| Task directions |
Copy the records below word for word, omitting the pictures.
*** Records provided
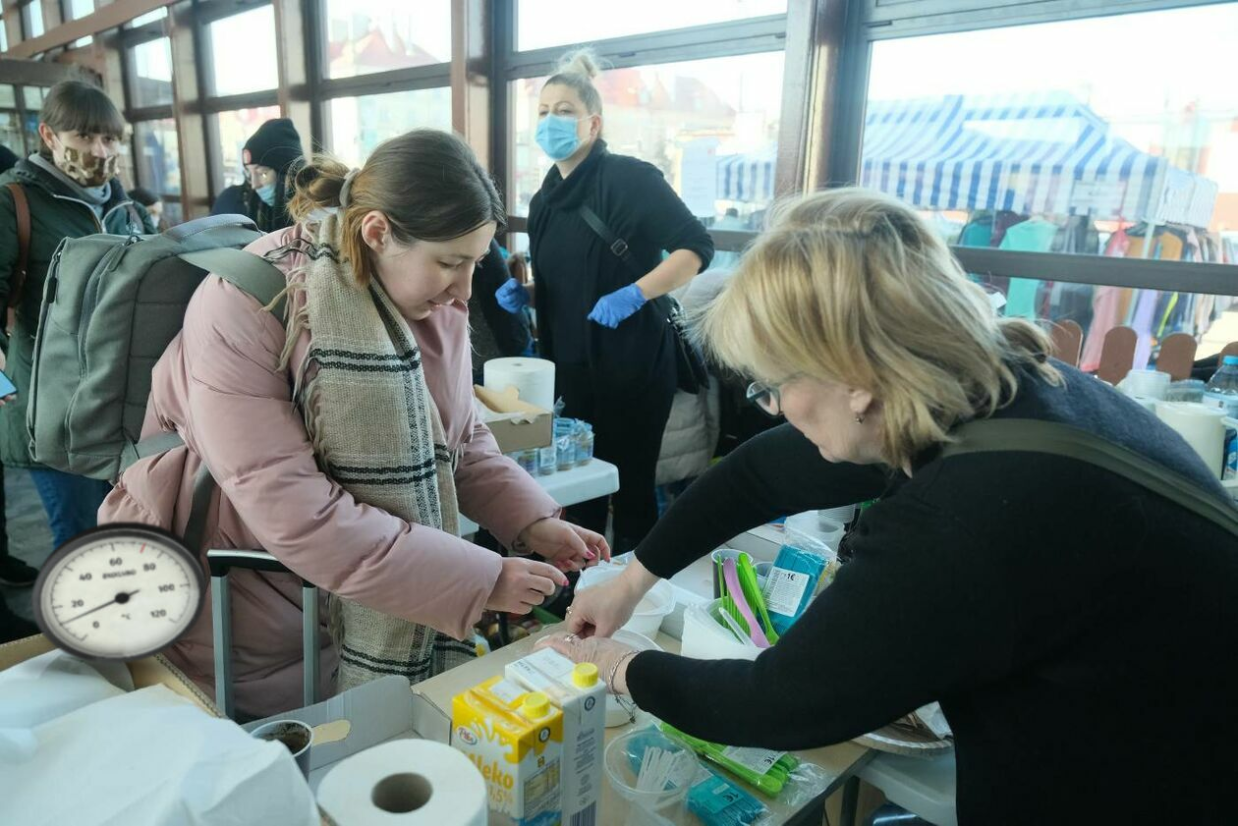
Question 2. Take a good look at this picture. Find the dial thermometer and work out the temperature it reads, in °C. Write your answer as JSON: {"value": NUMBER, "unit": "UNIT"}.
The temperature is {"value": 12, "unit": "°C"}
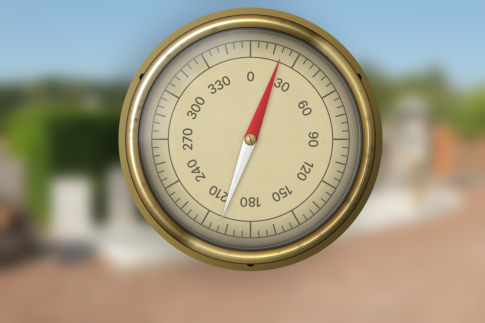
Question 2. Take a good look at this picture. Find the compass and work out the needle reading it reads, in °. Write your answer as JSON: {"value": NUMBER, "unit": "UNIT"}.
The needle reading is {"value": 20, "unit": "°"}
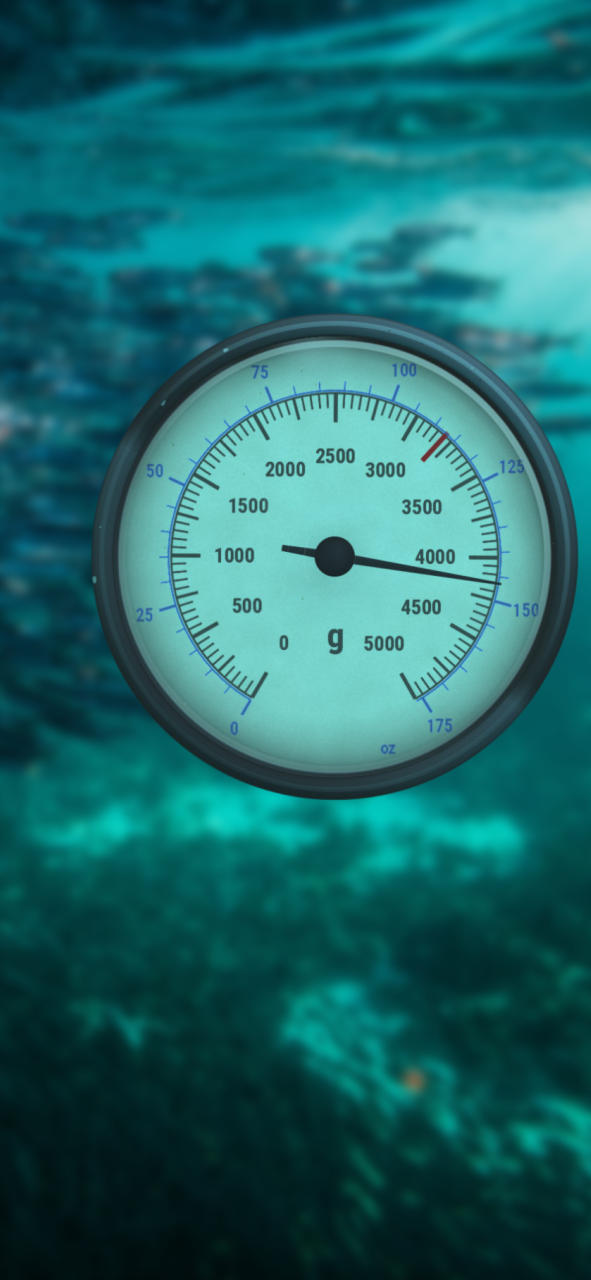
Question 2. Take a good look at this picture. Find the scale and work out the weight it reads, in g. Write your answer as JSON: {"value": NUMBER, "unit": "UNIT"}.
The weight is {"value": 4150, "unit": "g"}
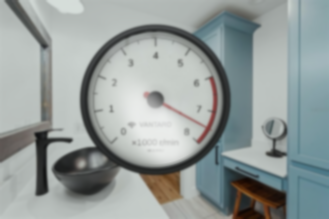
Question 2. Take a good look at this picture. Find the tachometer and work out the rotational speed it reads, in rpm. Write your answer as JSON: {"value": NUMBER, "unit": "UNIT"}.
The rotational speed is {"value": 7500, "unit": "rpm"}
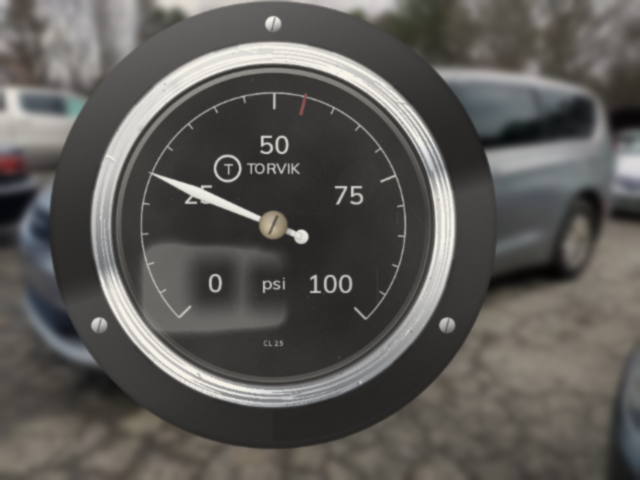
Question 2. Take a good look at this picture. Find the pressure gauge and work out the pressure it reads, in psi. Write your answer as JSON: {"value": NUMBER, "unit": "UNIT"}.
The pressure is {"value": 25, "unit": "psi"}
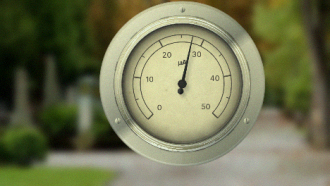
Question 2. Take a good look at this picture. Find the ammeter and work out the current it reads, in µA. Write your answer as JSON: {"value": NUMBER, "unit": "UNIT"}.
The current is {"value": 27.5, "unit": "µA"}
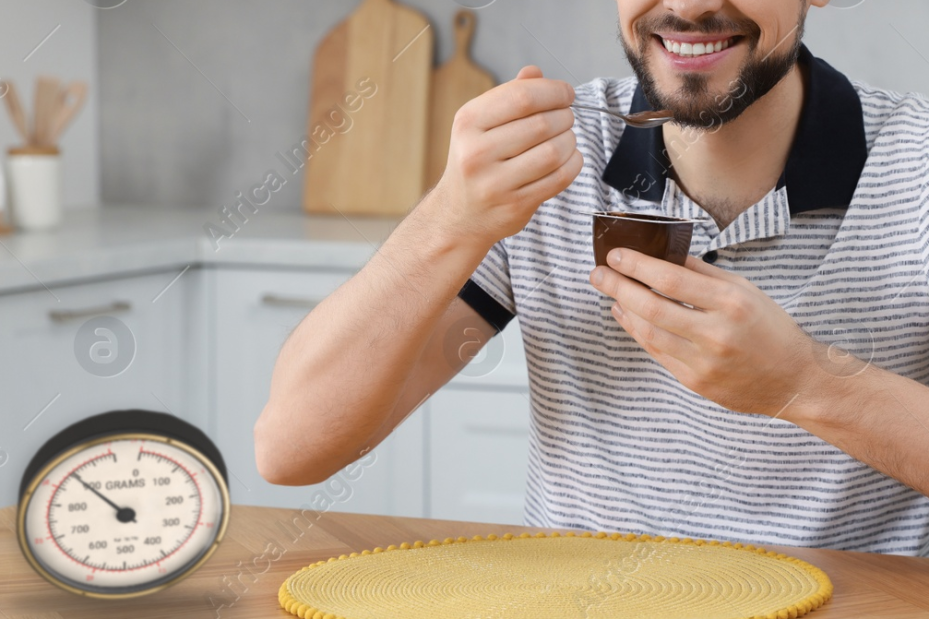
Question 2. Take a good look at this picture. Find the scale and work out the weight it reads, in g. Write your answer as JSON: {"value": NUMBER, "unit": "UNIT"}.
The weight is {"value": 900, "unit": "g"}
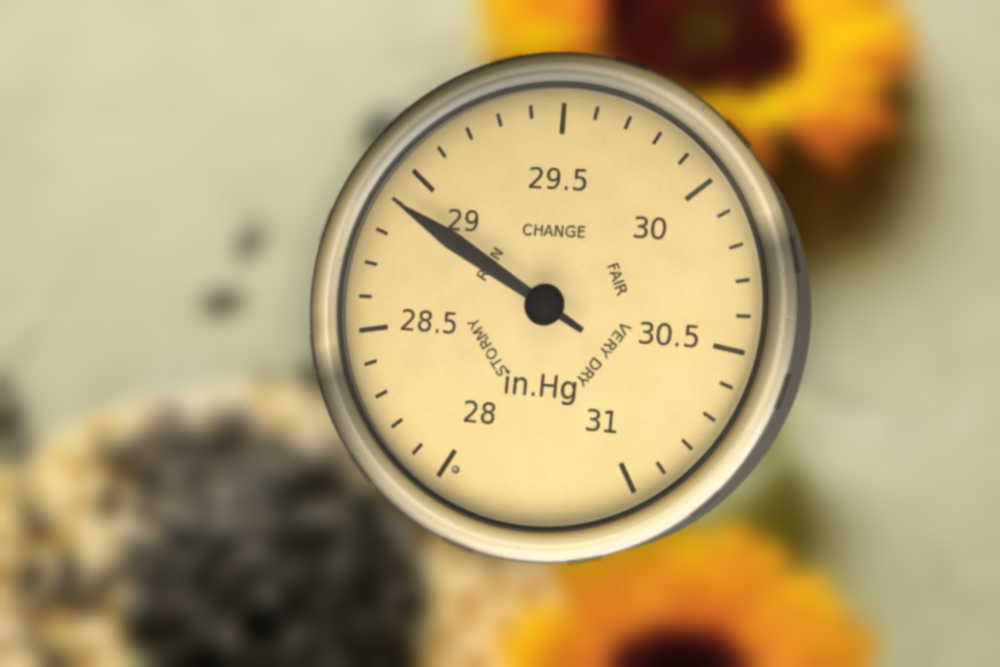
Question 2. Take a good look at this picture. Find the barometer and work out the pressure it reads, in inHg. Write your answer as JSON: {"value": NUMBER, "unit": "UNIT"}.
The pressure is {"value": 28.9, "unit": "inHg"}
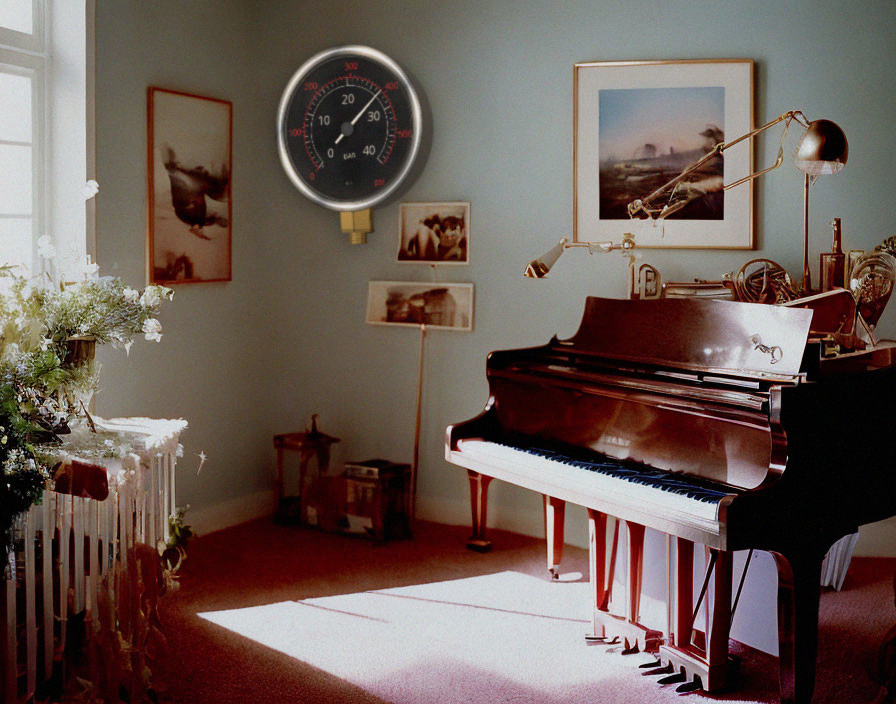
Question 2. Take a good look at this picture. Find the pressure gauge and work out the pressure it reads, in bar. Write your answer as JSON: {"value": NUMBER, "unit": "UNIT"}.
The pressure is {"value": 27, "unit": "bar"}
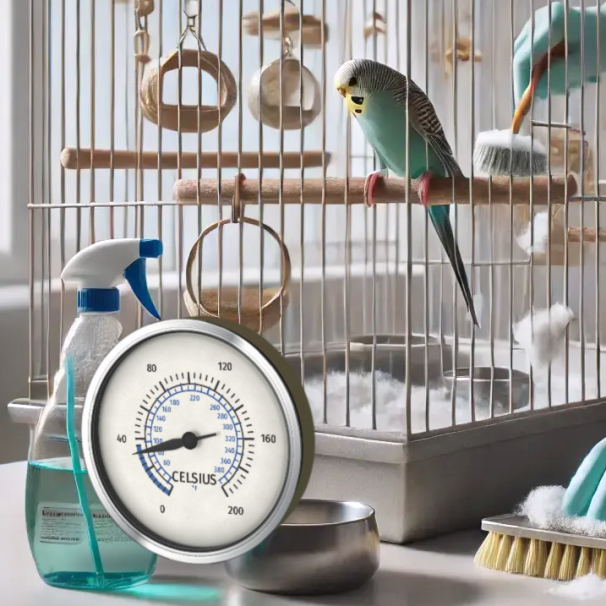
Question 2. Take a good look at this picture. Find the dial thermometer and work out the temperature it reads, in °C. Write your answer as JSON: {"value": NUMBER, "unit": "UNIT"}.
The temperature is {"value": 32, "unit": "°C"}
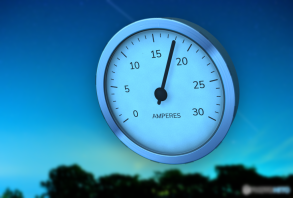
******
| Solution |
Question 2. Take a good look at this picture. Find the dial thermometer and work out the temperature it reads, in °C. Write your answer as JSON: {"value": NUMBER, "unit": "UNIT"}.
The temperature is {"value": 12, "unit": "°C"}
Question 2. Take a good look at this picture. Find the compass and work out the needle reading it reads, in °. Write your answer as JSON: {"value": NUMBER, "unit": "UNIT"}.
The needle reading is {"value": 20, "unit": "°"}
Question 2. Take a good look at this picture. Find the scale and work out the weight it reads, in g. Write your answer as JSON: {"value": NUMBER, "unit": "UNIT"}.
The weight is {"value": 4150, "unit": "g"}
Question 2. Take a good look at this picture. Find the tachometer and work out the rotational speed it reads, in rpm. Write your answer as JSON: {"value": NUMBER, "unit": "UNIT"}.
The rotational speed is {"value": 7500, "unit": "rpm"}
Question 2. Take a good look at this picture. Find the pressure gauge and work out the pressure it reads, in psi. Write your answer as JSON: {"value": NUMBER, "unit": "UNIT"}.
The pressure is {"value": 25, "unit": "psi"}
Question 2. Take a good look at this picture. Find the ammeter and work out the current it reads, in µA. Write your answer as JSON: {"value": NUMBER, "unit": "UNIT"}.
The current is {"value": 27.5, "unit": "µA"}
Question 2. Take a good look at this picture. Find the scale and work out the weight it reads, in g. Write your answer as JSON: {"value": NUMBER, "unit": "UNIT"}.
The weight is {"value": 900, "unit": "g"}
Question 2. Take a good look at this picture. Find the barometer and work out the pressure it reads, in inHg. Write your answer as JSON: {"value": NUMBER, "unit": "UNIT"}.
The pressure is {"value": 28.9, "unit": "inHg"}
Question 2. Take a good look at this picture. Find the pressure gauge and work out the pressure it reads, in bar. Write your answer as JSON: {"value": NUMBER, "unit": "UNIT"}.
The pressure is {"value": 27, "unit": "bar"}
Question 2. Take a good look at this picture. Find the dial thermometer and work out the temperature it reads, in °C. Write your answer as JSON: {"value": NUMBER, "unit": "UNIT"}.
The temperature is {"value": 32, "unit": "°C"}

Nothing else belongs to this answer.